* **WHAT TO DO**: Please rename every "円" in the listing below to "JPY", then give the lines again with everything else unchanged.

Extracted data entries

--- START ---

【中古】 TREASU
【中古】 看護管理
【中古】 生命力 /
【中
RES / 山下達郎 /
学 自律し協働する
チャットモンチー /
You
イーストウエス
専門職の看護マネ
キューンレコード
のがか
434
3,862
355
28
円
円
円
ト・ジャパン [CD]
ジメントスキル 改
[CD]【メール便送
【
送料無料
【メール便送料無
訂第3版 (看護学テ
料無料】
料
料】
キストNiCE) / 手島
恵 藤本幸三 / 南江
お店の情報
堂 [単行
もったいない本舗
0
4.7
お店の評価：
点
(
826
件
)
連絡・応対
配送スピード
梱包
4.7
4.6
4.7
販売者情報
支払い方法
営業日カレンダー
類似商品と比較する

--- END ---

* **WRITTEN ANSWER**:
【中古】 TREASU
【中古】 看護管理
【中古】 生命力 /
【中
RES / 山下達郎 /
学 自律し協働する
チャットモンチー /
You
イーストウエス
専門職の看護マネ
キューンレコード
のがか
434
3,862
355
28
JPY
JPY
JPY
ト・ジャパン [CD]
ジメントスキル 改
[CD]【メール便送
【
送料無料
【メール便送料無
訂第3版 (看護学テ
料無料】
料
料】
キストNiCE) / 手島
恵 藤本幸三 / 南江
お店の情報
堂 [単行
もったいない本舗
0
4.7
お店の評価：
点
(
826
件
)
連絡・応対
配送スピード
梱包
4.7
4.6
4.7
販売者情報
支払い方法
営業日カレンダー
類似商品と比較する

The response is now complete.